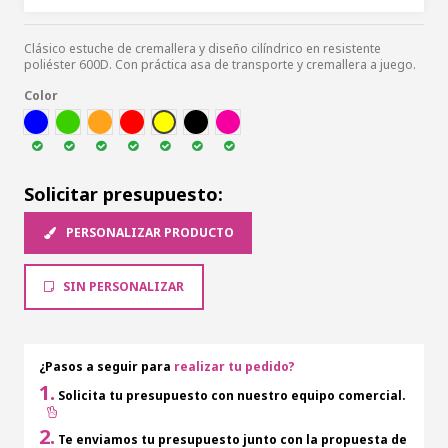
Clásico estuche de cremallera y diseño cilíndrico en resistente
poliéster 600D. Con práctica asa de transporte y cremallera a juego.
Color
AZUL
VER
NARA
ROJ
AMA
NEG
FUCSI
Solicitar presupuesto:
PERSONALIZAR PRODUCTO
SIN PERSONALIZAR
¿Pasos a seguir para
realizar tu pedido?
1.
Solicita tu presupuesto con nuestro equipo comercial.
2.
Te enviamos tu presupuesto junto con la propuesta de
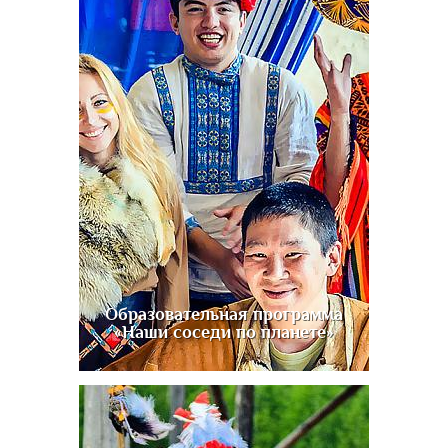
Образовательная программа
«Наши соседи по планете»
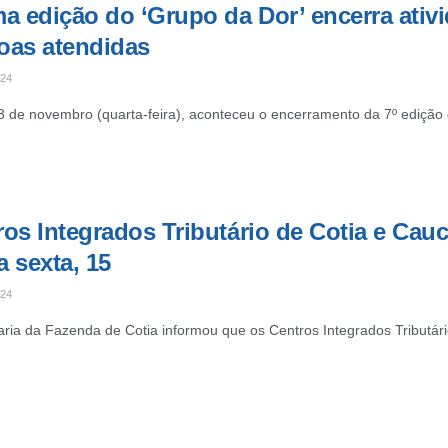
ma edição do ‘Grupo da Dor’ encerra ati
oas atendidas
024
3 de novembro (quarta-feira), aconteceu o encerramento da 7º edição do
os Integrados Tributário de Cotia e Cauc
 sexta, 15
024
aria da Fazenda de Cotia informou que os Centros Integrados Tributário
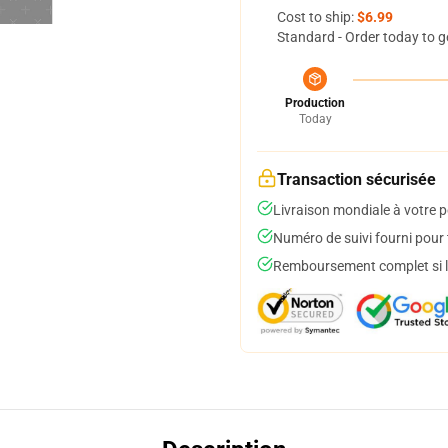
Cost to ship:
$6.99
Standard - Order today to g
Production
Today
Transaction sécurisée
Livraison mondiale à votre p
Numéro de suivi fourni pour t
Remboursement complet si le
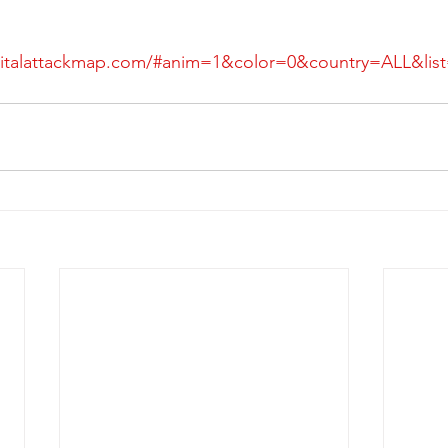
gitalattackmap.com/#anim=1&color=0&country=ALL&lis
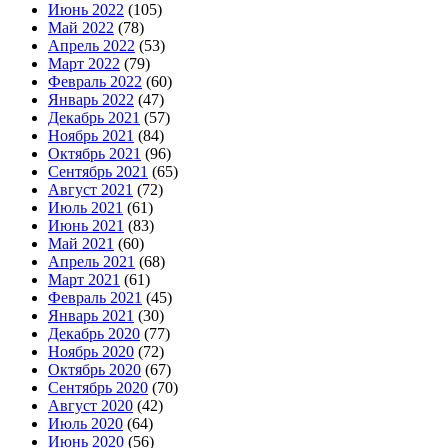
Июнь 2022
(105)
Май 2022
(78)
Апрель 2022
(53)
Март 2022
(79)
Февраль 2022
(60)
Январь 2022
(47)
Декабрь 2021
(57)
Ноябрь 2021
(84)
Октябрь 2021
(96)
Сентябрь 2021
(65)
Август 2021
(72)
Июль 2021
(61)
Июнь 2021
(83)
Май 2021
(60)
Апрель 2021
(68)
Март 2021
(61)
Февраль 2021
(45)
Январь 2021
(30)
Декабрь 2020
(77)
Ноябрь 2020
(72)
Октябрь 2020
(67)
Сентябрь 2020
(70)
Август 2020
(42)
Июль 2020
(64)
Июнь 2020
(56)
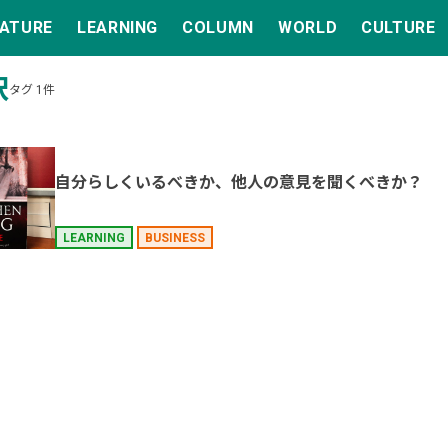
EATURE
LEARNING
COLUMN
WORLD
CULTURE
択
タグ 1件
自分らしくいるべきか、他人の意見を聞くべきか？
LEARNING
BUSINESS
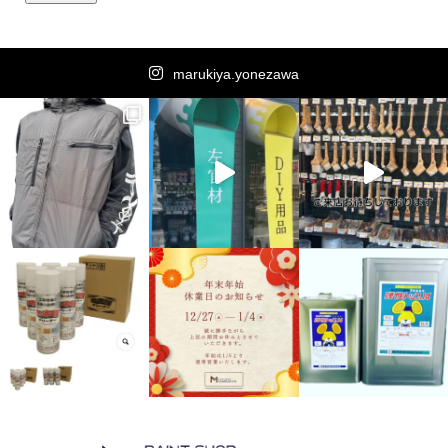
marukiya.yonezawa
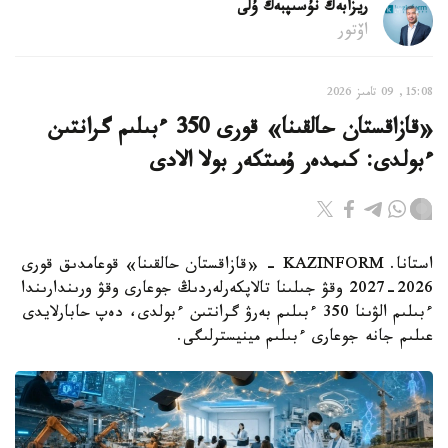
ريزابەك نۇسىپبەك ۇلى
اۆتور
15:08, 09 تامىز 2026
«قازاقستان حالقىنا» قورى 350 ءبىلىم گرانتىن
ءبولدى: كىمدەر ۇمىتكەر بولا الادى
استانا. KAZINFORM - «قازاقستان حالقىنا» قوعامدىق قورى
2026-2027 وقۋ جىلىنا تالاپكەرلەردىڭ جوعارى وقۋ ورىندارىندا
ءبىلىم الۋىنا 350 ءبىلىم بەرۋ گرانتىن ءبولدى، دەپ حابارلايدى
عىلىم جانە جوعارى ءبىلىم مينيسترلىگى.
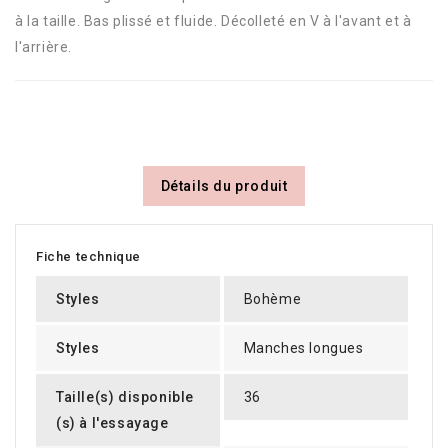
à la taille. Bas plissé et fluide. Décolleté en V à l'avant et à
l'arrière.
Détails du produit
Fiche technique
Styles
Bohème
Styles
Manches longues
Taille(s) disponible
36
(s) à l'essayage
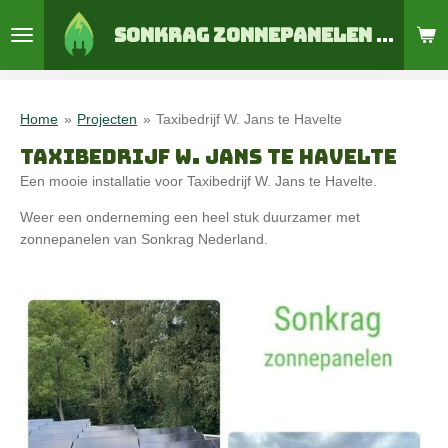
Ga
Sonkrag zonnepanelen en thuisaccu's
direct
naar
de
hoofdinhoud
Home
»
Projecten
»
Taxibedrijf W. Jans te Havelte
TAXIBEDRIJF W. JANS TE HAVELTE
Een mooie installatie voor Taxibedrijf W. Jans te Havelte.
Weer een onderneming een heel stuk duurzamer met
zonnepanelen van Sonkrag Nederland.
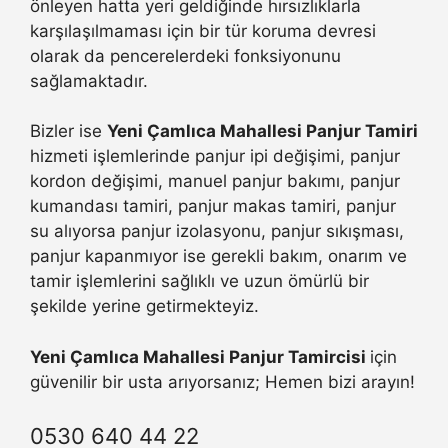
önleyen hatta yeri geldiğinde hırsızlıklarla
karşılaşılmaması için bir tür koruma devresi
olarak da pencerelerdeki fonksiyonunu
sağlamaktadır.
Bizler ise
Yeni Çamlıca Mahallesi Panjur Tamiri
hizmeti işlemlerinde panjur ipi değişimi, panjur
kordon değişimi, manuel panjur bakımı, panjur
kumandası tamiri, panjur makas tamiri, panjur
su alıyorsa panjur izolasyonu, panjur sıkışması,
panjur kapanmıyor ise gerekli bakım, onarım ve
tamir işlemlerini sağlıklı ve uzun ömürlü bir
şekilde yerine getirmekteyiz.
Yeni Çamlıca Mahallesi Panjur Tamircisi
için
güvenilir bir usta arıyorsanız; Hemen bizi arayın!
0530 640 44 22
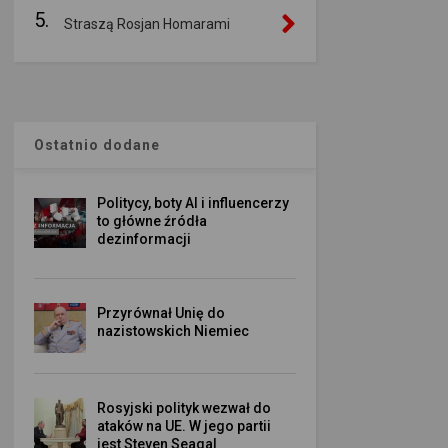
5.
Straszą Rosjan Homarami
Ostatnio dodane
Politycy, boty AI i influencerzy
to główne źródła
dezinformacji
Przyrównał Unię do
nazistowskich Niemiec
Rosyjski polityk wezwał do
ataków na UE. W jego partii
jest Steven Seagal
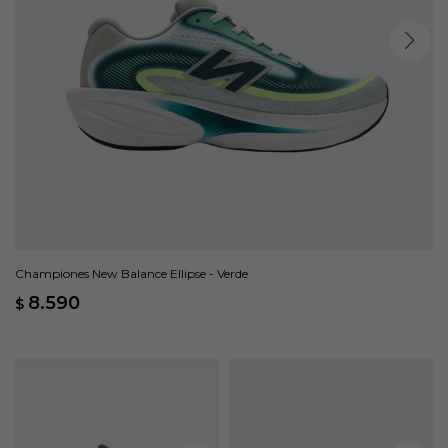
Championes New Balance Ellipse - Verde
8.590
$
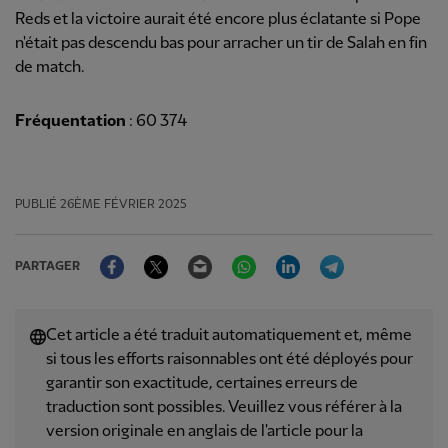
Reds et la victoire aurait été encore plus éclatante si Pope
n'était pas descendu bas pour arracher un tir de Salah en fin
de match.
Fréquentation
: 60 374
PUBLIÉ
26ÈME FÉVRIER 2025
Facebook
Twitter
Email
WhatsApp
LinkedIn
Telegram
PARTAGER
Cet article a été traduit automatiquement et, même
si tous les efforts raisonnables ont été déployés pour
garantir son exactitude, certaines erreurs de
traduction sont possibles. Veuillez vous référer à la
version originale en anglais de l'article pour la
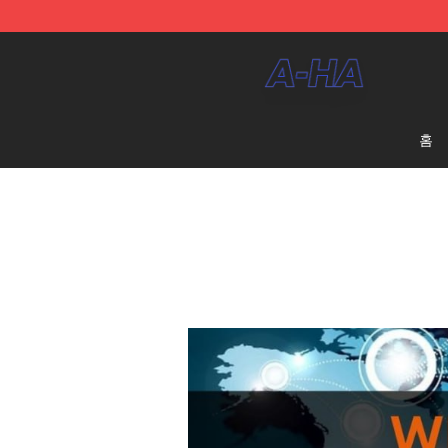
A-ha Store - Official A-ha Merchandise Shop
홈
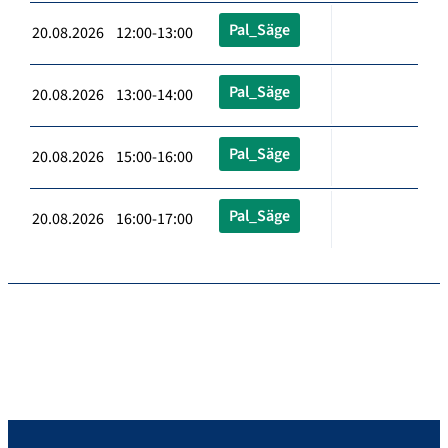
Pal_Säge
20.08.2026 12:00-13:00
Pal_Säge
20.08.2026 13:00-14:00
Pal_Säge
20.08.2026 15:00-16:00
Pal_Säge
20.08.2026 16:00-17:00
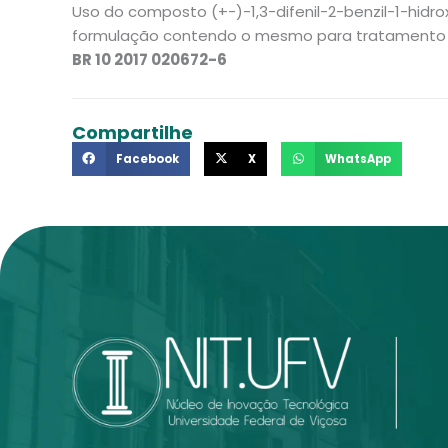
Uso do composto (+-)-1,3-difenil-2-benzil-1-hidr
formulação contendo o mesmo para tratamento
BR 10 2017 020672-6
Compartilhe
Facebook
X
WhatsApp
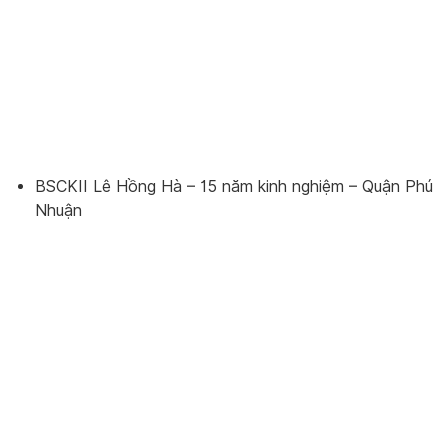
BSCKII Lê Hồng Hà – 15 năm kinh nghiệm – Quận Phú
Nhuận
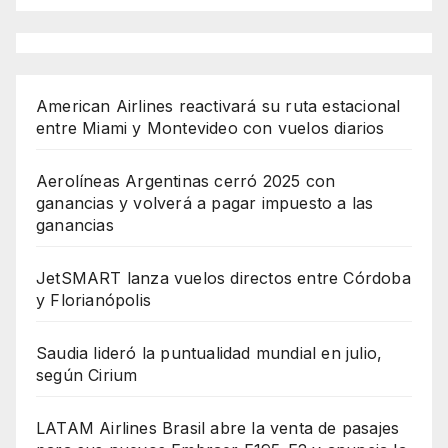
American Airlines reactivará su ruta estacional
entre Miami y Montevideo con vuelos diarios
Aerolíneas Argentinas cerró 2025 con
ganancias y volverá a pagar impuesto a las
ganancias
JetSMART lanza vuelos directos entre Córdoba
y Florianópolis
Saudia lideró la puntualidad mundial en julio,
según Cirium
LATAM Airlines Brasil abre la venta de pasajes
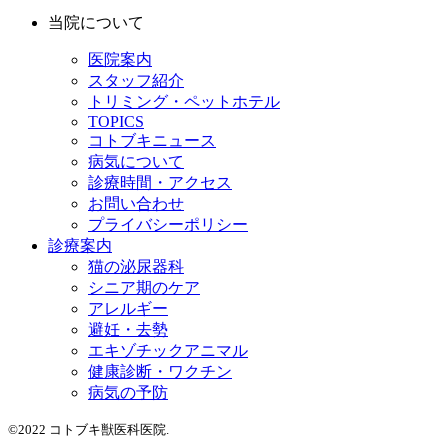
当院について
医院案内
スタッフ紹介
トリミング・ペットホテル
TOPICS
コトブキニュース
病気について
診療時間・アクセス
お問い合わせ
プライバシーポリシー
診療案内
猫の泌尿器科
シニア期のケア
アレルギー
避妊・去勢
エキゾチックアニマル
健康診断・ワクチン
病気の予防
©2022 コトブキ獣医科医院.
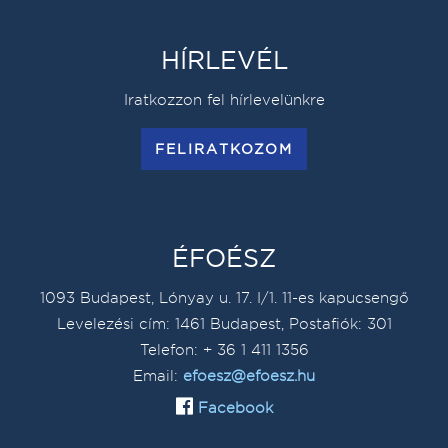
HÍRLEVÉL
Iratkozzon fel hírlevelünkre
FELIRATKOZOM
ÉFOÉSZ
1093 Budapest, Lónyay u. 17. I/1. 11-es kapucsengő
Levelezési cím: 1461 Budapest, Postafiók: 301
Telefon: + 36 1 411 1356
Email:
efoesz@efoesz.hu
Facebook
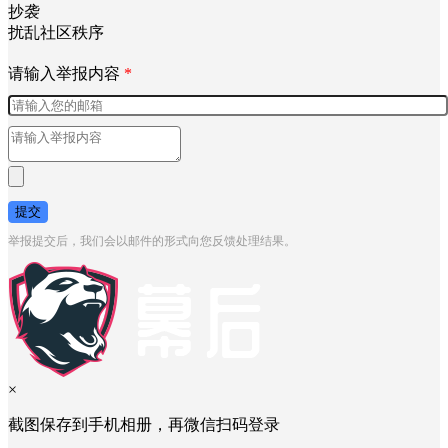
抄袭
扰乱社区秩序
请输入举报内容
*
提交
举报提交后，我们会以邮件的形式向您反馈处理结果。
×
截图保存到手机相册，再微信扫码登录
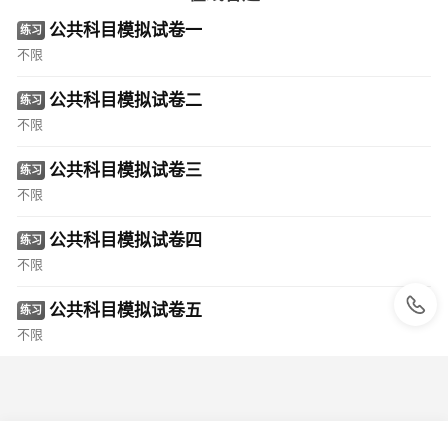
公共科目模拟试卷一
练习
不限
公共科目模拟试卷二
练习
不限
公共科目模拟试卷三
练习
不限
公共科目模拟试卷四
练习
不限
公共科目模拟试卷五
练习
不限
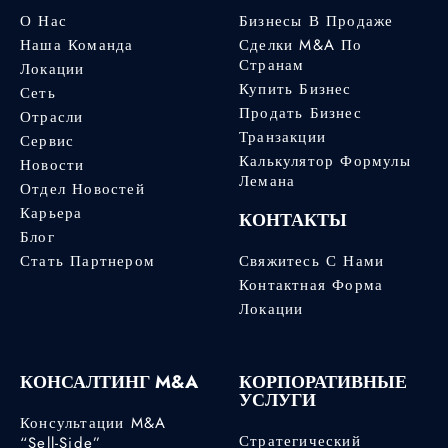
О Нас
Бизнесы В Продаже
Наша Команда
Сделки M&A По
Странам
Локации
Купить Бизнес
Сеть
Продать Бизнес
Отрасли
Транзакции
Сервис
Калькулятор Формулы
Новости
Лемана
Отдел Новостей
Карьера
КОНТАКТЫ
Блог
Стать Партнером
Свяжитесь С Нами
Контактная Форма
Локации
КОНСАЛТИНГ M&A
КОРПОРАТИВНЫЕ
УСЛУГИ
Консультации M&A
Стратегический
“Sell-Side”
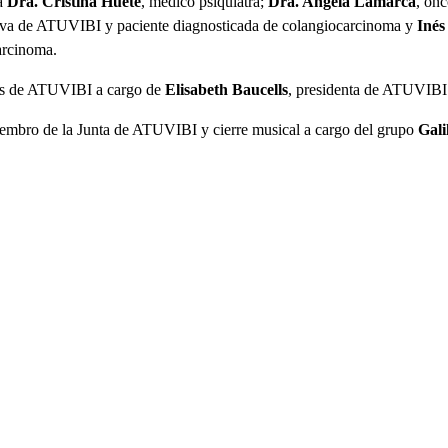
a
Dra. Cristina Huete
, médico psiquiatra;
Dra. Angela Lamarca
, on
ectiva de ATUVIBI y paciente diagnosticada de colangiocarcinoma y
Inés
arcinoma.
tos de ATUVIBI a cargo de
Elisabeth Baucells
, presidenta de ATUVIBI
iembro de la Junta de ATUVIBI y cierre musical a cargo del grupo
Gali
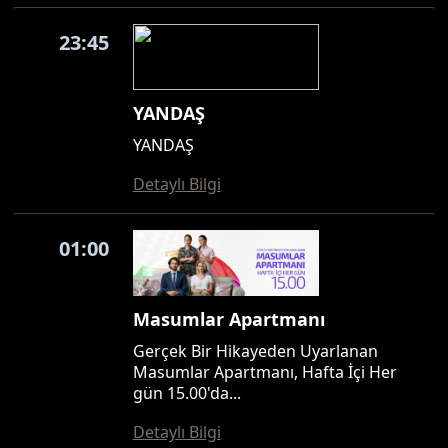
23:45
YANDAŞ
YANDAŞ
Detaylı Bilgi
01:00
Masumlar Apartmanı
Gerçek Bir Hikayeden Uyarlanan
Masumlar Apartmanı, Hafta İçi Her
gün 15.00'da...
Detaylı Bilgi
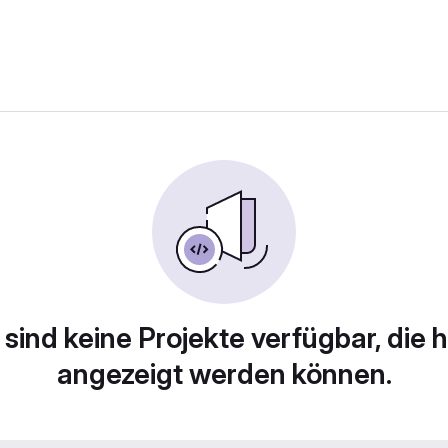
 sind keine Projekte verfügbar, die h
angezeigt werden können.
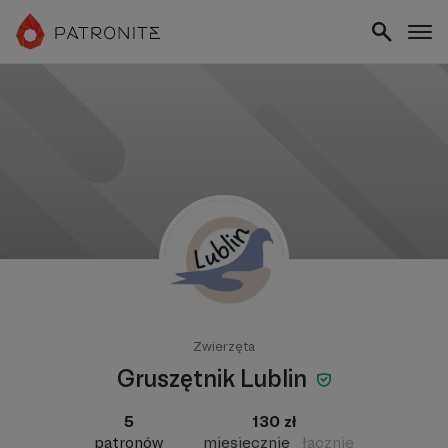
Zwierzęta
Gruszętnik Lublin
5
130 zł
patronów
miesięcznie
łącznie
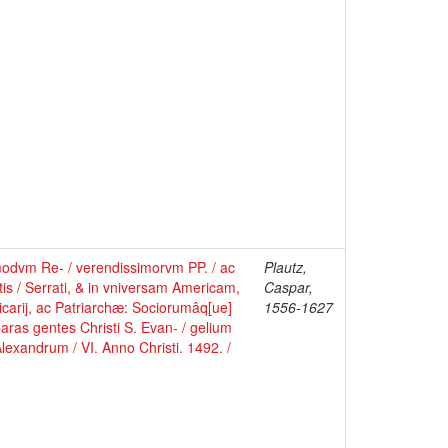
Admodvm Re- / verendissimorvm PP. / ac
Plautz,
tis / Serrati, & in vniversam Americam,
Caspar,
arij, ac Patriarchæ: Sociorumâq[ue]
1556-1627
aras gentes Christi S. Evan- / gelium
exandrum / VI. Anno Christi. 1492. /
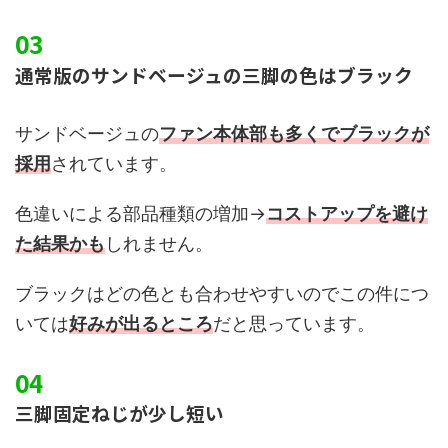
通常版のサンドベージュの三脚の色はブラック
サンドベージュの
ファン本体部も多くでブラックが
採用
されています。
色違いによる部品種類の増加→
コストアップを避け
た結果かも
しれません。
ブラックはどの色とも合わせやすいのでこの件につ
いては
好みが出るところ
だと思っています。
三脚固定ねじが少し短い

▬▬▬

_EXERCISE OBJECTIVE_
From the entries, find how many lines contain "قازاقستان" and give the number alone.

_RESPONSE TO THIS EXERCISE_
2